Precocious Writers

I have students who write things I wish I could steal. I have students who can spell better than I can. Sometimes it is hard to know what to do with these gifted writers. They can be on a completely different academic plane than the rest of the class, and can seem to want so much more than I can give them.

 It is easy to keep pushing precocious kids, especially when they are already moving so quickly forward from their own motivation. Opening doors for eager learners is very rewarding. However, pushing kids intellectually can come at a cost imaginatively and emotionally. For instance, a child may have the writing skills to write an analytical essay, but the kind of thinking that requires might ask them to think as an adult rather than as an imaginative child. Similarly, they might be able to read a book meant for adults or teens, but not be ready emotionally for the subject matter.

It is important to remember that the point is not to shape children into mini-adults. It is not to have ten year olds analyzing James Joyce. It is not to have twelve year old college students. It is to have lit-up, whole people who have been encouraged to work hard and to shine.

Towards that end, I like to encourage breadth in my gifted writers. They provide their own forward momentum.

Maybe their spelling is impeccable. Then I will use them as a spelling resource, directing other students to ask them for help if I am busy, and double-checking words I am doubtful about with them. Maybe they are grammar whizzes — then I ask them to explain why a sentence is incorrect. I don’t try to make them dumb down to the common line, but let them be role models academically. And I have noticed that rather than make the other students feel badly about their own skills, this is one more way of fostering an appreciation for all our different gifts. This works especially well if I remember not to expect these kids to be role models in every way — if I let them truly be their age, even if they can spell better than I can.

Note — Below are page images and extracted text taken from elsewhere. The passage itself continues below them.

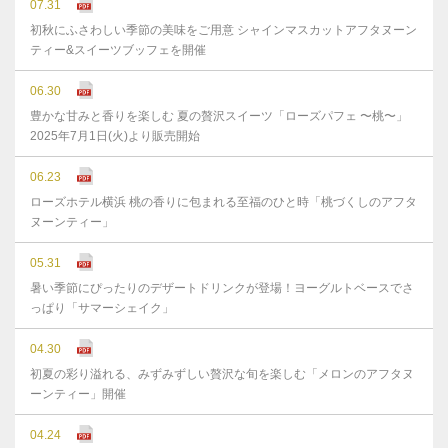
07.31
初秋にふさわしい季節の美味をご用意 シャインマスカットアフタヌーン
ティー&スイーツブッフェを開催
06.30
豊かな⽢みと⾹りを楽しむ 夏の贅沢スイーツ「ローズパフェ 〜桃〜」
2025年7⽉1⽇(⽕)より販売開始
06.23
ローズホテル横浜 桃の香りに包まれる至福のひと時「桃づくしのアフタ
ヌーンティー」
05.31
暑い季節にぴったりのデザートドリンクが登場！ヨーグルトベースでさ
っぱり「サマーシェイク」
04.30
初夏の彩り溢れる、みずみずしい贅沢な旬を楽しむ「メロンのアフタヌ
ーンティー」開催
04.24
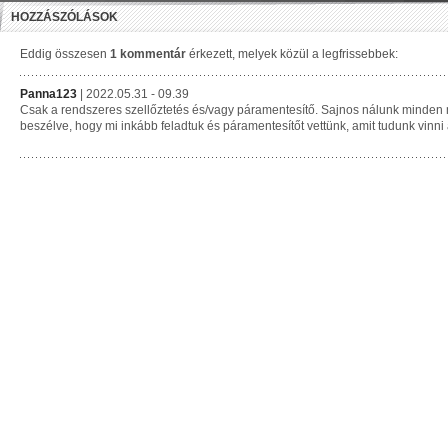
HOZZÁSZÓLÁSOK
Eddig összesen
1 kommentár
érkezett, melyek közül a legfrissebbek:
Panna123
| 2022.05.31 - 09.39
Csak a rendszeres szellőztetés és/vagy páramentesítő. Sajnos nálunk minden má
beszélve, hogy mi inkább feladtuk és páramentesítőt vettünk, amit tudunk vinni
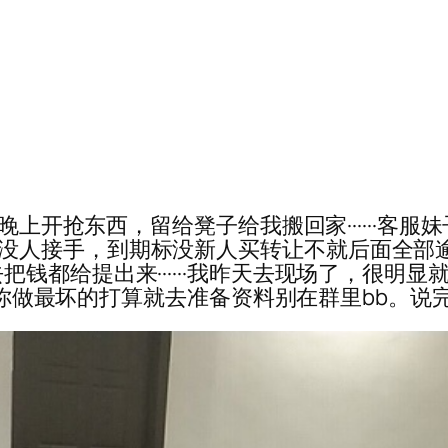
··要是你们晚上开抢东西，留给凳子给我搬回家······
····没人接手，到期标没新人买转让不就后面全部逾期了·
钱都给提出来······我昨天去现场了，很明
脑子，你做最坏的打算就去准备资料别在群里bb。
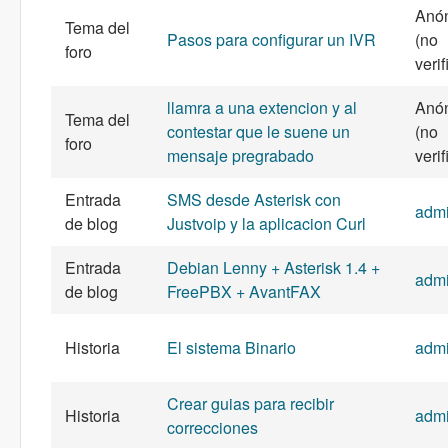
Anó
Tema del
Pasos para configurar un IVR
(no
foro
veri
llamra a una extencion y al
Anó
Tema del
contestar que le suene un
(no
foro
mensaje pregrabado
veri
Entrada
SMS desde Asterisk con
adm
de blog
Justvoip y la aplicacion Curl
Entrada
Debian Lenny + Asterisk 1.4 +
adm
de blog
FreePBX + AvantFAX
Historia
El sistema Binario
adm
Crear guias para recibir
Historia
adm
correcciones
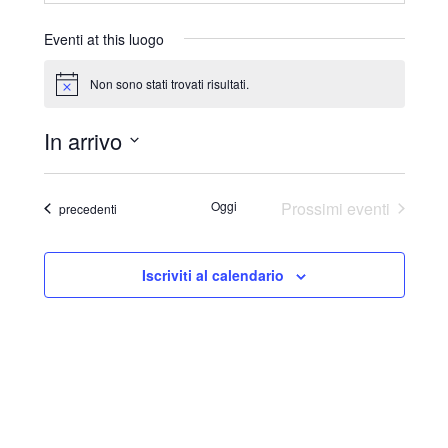
r
i
Eventi at this luogo
z
z
Non sono stati trovati risultati.
N
o
o
t
In arrivo
i
c
S
e
e
Oggi
Prossimi eventi
Eventi
precedenti
l
e
Iscriviti al calendario
z
i
o
n
a
l
a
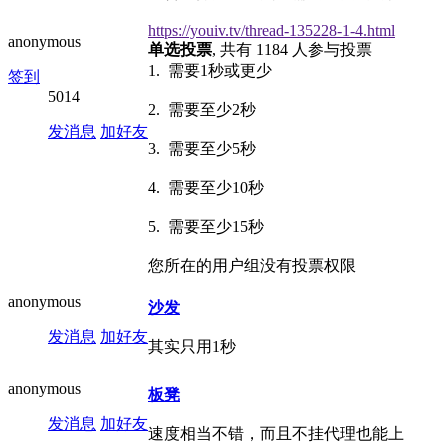
https://youiv.tv/thread-135228-1-4.html
anonymous
单选投票
, 共有 1184 人参与投票
1. 需要1秒或更少
签到
5014
2. 需要至少2秒
发消息
加好友
3. 需要至少5秒
4. 需要至少10秒
5. 需要至少15秒
您所在的用户组没有投票权限
anonymous
沙发
发消息
加好友
其实只用1秒
anonymous
板凳
发消息
加好友
速度相当不错，而且不挂代理也能上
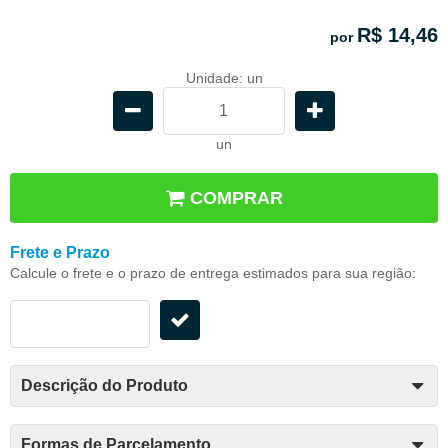
R$ 14,46
por
Unidade: un
un
COMPRAR
Frete e Prazo
Calcule o frete e o prazo de entrega estimados para sua região:
Descrição do Produto
Formas de Parcelamento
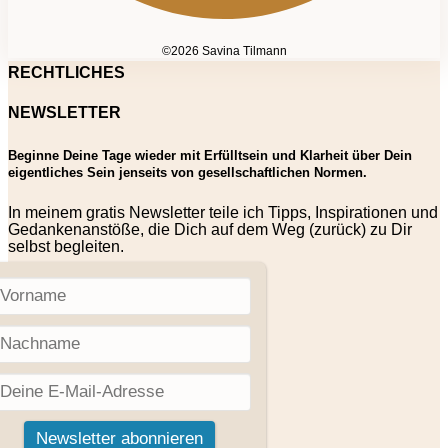
©2026 Savina Tilmann
RECHTLICHES
NEWSLETTER
Beginne Deine Tage wieder mit Erfülltsein und Klarheit über Dein
eigentliches Sein jenseits von gesellschaftlichen Normen.
In meinem gratis Newsletter teile ich Tipps, Inspirationen und
Gedankenanstöße, die Dich auf dem Weg (zurück) zu Dir
selbst begleiten.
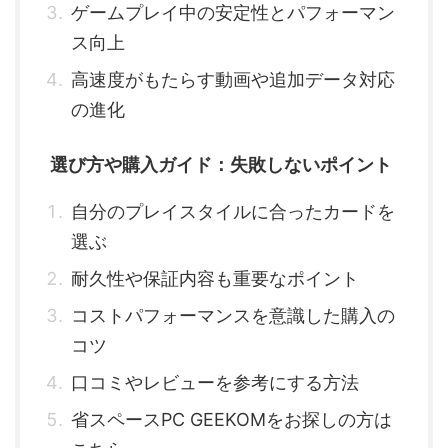
ゲームプレイ中の安定性とパフォーマン
ス向上
高速度がもたらす動画や追加データ対応
の進化
選び方や購入ガイド：失敗しないポイント
自分のプレイスタイルに合ったカードを
選ぶ
耐久性や保証内容も重要なポイント
コストパフォーマンスを意識した購入の
コツ
口コミやレビューを参考にする方法
省スペースPC GEEKOMをお探しの方は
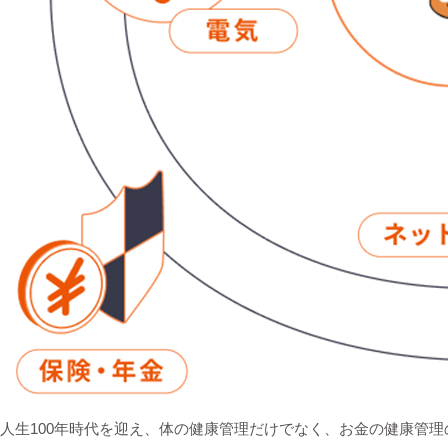
人生100年時代を迎え、体の健康管理だけでなく、お金の健康管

But beyond that, I encourage them to play.

I encourage them to begin to follow words and their etymologies through the dictionary. Is human related to humor? When did we first use the word swag? (The answer? 1590 — so now I have a student who says, “that’s so 1590” when her trendy friends say something’s swag.) I show them more complex poem forms, where writing becomes a puzzle. I share puns with them and challenge them to come up with excessive alliteration. I invite them to share things they are excited about with the class. Rather than push their academics beyond their emotional development, I encourage imaginative engagement with the subject through media such as comics, songs, and choose-your-own-adventure novels.

Education can be likened to drawing maps. There can be close-up maps that show every nuance of a thing, or large scale maps that help place things loosely in context. Without a sense of the whole, detailed maps are only useful in a narrow way. The elementary years are about expanding a child’s sense of the world out from their own experience towards an understanding of the world as a whole — in other words, drawing a loose sketch of the universe, drawn in color, with a few unicorns and dragons, not necessarily to scale. Then, when they learn about something later, they will already have a place to put that thing in their mind and will be ready to study it more deeply. That way when they make their close-up, accurate-to-the-nearest-millimeter maps, those maps will have a place in a larger context and every incredible detail will be able to relate to the larger picture of things. That, to me, is much better than being able to create an impeccable but disconnected rendering of something at age seven.  Then not only will that child shine academically, they will have a stronger sense of the interconnectedness of everything in the world, and this is the basis of being a kind, proactive adult.